Task item:
Only one thing is required: the number of lines in the entries below that contain "μήνα".

Data shown:

==*==

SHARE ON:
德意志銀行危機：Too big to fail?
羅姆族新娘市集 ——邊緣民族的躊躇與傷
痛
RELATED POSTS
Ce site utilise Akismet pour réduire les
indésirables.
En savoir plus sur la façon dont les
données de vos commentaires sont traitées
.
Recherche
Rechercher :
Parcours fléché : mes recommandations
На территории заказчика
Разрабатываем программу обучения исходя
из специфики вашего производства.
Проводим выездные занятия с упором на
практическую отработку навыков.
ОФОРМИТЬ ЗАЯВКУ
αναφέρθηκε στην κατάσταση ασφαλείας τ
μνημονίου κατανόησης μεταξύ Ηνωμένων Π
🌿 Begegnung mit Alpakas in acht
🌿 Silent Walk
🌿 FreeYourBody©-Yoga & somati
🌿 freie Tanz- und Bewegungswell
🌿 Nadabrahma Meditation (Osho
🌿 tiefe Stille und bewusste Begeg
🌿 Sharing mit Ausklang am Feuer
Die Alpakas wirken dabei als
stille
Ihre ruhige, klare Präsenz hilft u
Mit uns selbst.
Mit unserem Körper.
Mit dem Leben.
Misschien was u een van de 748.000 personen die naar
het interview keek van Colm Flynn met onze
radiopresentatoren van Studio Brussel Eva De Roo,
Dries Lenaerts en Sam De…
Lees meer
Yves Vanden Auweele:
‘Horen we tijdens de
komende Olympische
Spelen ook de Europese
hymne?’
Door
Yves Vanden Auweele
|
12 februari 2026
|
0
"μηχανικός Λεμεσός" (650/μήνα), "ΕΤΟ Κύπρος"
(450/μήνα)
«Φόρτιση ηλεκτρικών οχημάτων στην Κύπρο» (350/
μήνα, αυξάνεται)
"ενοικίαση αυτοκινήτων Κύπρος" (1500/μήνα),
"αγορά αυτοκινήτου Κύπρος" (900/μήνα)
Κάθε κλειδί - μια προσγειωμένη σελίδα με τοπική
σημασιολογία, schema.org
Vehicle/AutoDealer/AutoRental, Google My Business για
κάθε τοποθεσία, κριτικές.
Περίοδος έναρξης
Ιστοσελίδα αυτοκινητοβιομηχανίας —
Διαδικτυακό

==*==

Output for this exercise:
5